::: Texto de origem
Imagem da tragédia em Gonaives

Não é fácil entender o tamanho da tragédia de um furacão no Haiti se você nunca foi até lá para saber que tudo dificulta o povo. Não há habitação decente, saneamento básico, sistema de drenagem de água, atendimento médico ou qualquer “facilidade”, melhor chamada por qualquer um de “direitos”. À medida que a água baixa após a passagem dos furacões Hanna e Ike, Gonaives descobre seus mortos. Hoje, há na página oficial da Minustah uma foto horrível, merecedora de qualquer prêmio de fotojornalismo que fale sobre o Haiti. Não pelo mérito estético, mas pela evidência do desastre. O corpo de uma vítima, em estado de decomposição, é encontrado na lama. O slideshow inteiro pode ser visto aqui.

Ike traz nova tragédia, ajuda humanitária é urgente

Na atual temporada de furacões, o Haiti foi atingido por tempestades que deixaram mortes, inundações e estragos pelo país. Fay, Gustav, Hanna e Ike são os nomes das tormentas. A última passou no final de semana e já deixou ao menos 50 novas vítimas fatais quando o país ainda contava as mais de 500 que morreram com o Hanna. Principalmente em Gonaives, cidade costeira ao norte da capital Porto Príncipe. Os ventos de 215 km/hora do furacão Ike – categoria 4 na escala Saffir-Simpson de 5 – perderam força após a passagem pelo Haiti. O número oficial de mortes ainda pode subir enquanto a defesa civil trabalha e ajuda humanitária chega. Até agora, o número de vítimas é quase comparável à queda de dois aviões.
::::::
Exercícios propostos
(a) Resuma em duas frases o texto sobre os furacões no Haiti.
(b) Imprima sem nenhuma alteração a parte do texto sobre os furacões no Haiti que abre com as palavras contendo "Não é fácil" e fecha com "ser visto aqui.".
(c) No texto sobre os furacões no Haiti, qual era a velocidade dos ventos do furacão Ike?
::: Bloco de dados
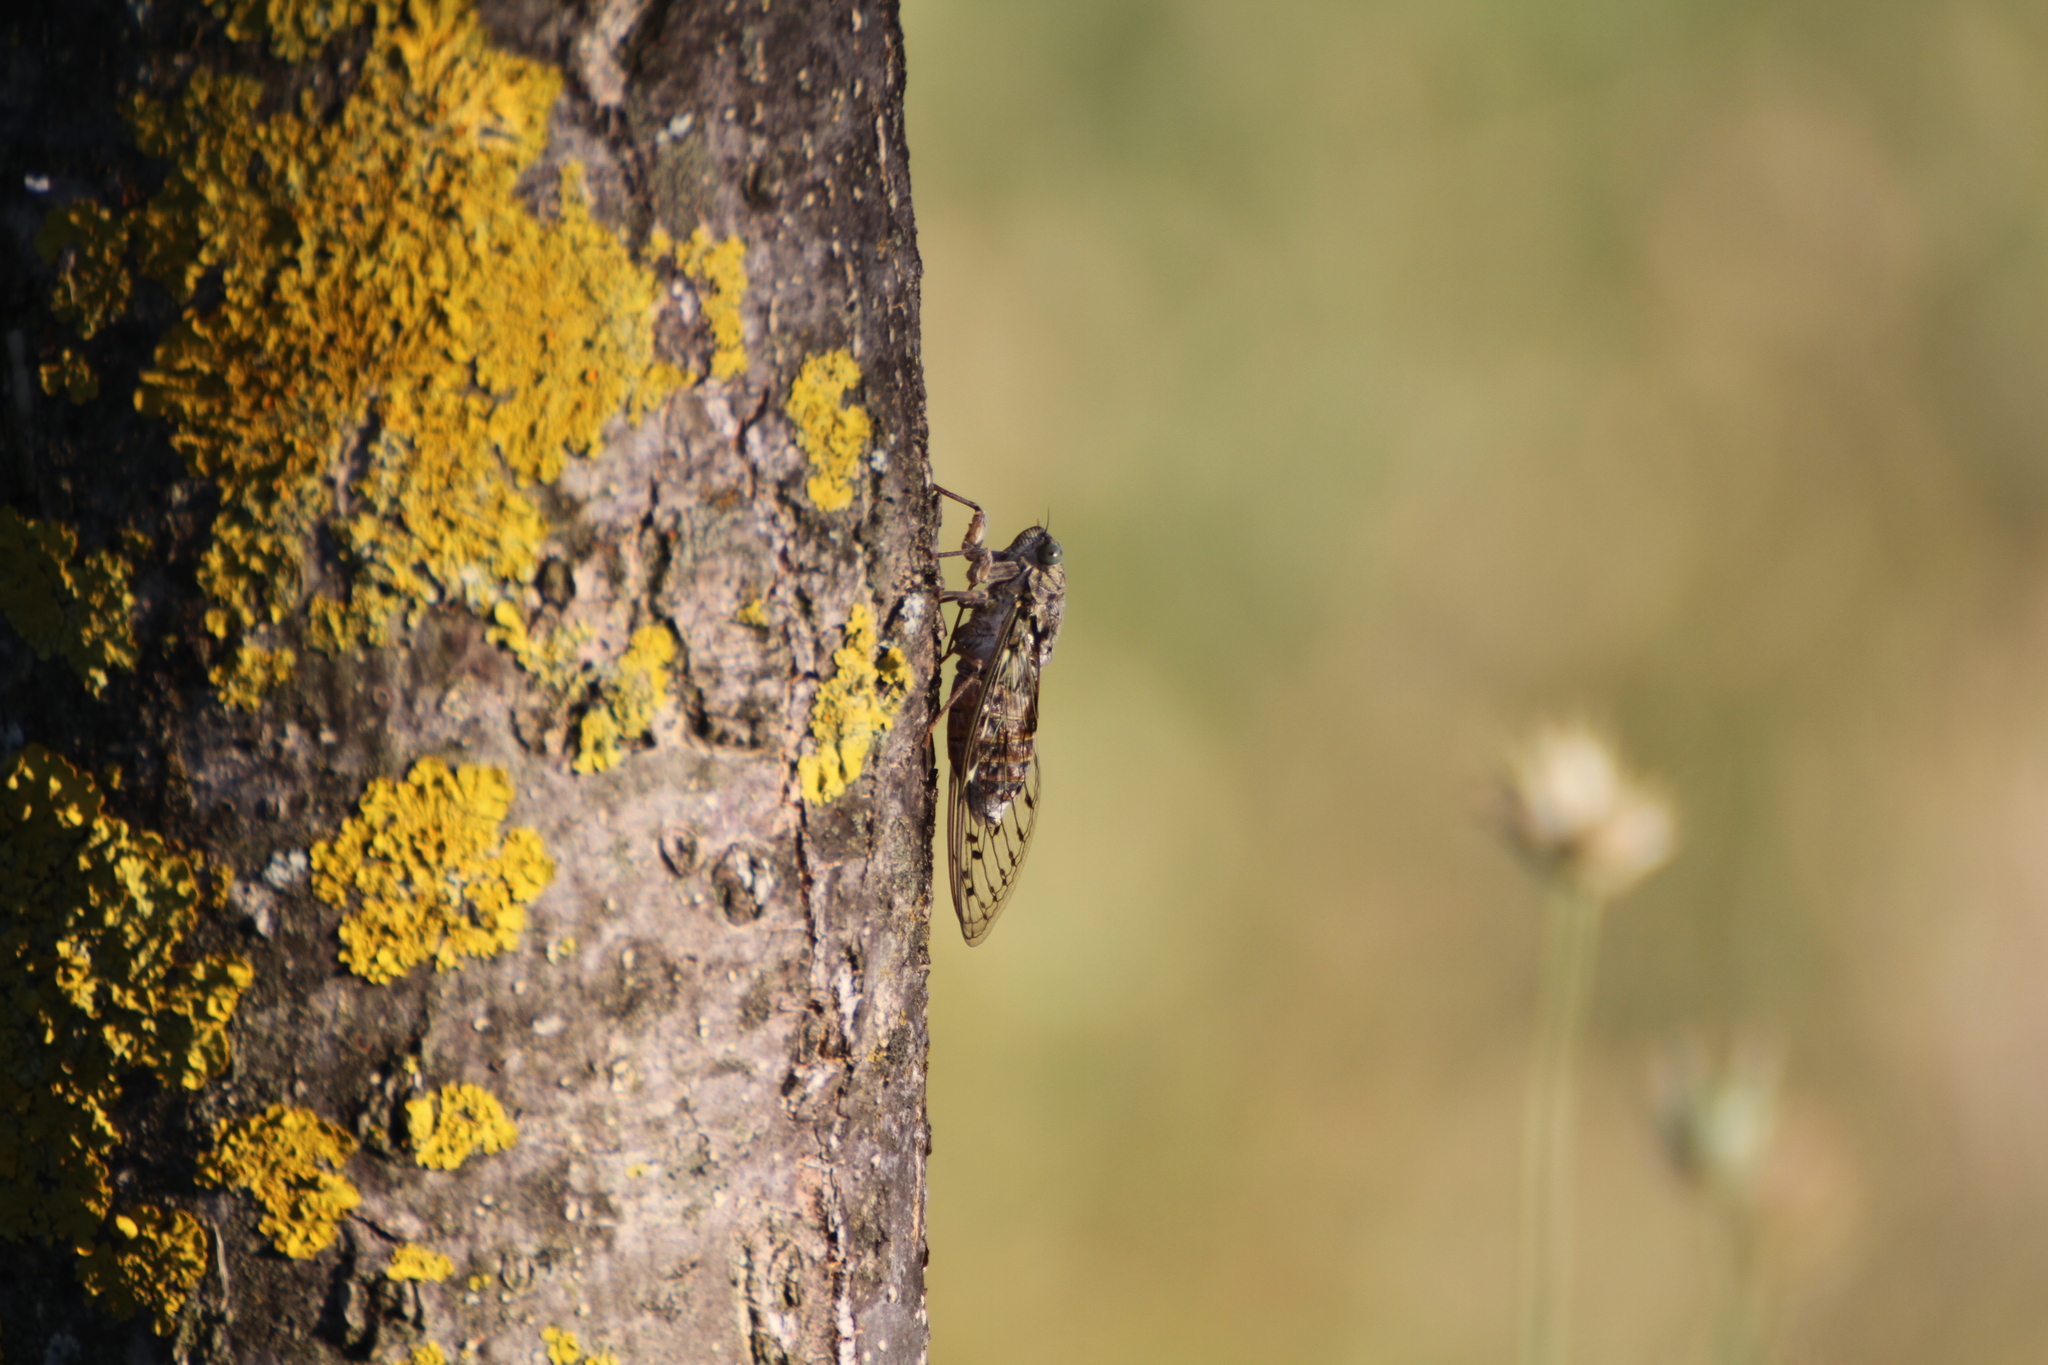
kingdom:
::::::
Respostas em ordem
(a) À medida que a água baixa após a passagem dos furacões Hanna e Ike, Gonaives descobre seus mortos num país sem habitação decente, saneamento ou atendimento médico. Na temporada, as tempestades Fay, Gustav, Hanna e Ike deixaram mortes, inundações e estragos no Haiti: mais de 500 vítimas com o Hanna e ao menos 50 novas com o Ike.

(b)
Não é fácil entender o tamanho da tragédia de um furacão no Haiti se você nunca foi até lá para saber que tudo dificulta o povo. Não há habitação decente, saneamento básico, sistema de drenagem de água, atendimento médico ou qualquer “facilidade”, melhor chamada por qualquer um de “direitos”. À medida que a água baixa após a passagem dos furacões Hanna e Ike, Gonaives descobre seus mortos. Hoje, há na página oficial da Minustah uma foto horrível, merecedora de qualquer prêmio de fotojornalismo que fale sobre o Haiti. Não pelo mérito estético, mas pela evidência do desastre. O corpo de uma vítima, em estado de decomposição, é encontrado na lama. O slideshow inteiro pode ser visto aqui.

(c) 215 km/hora.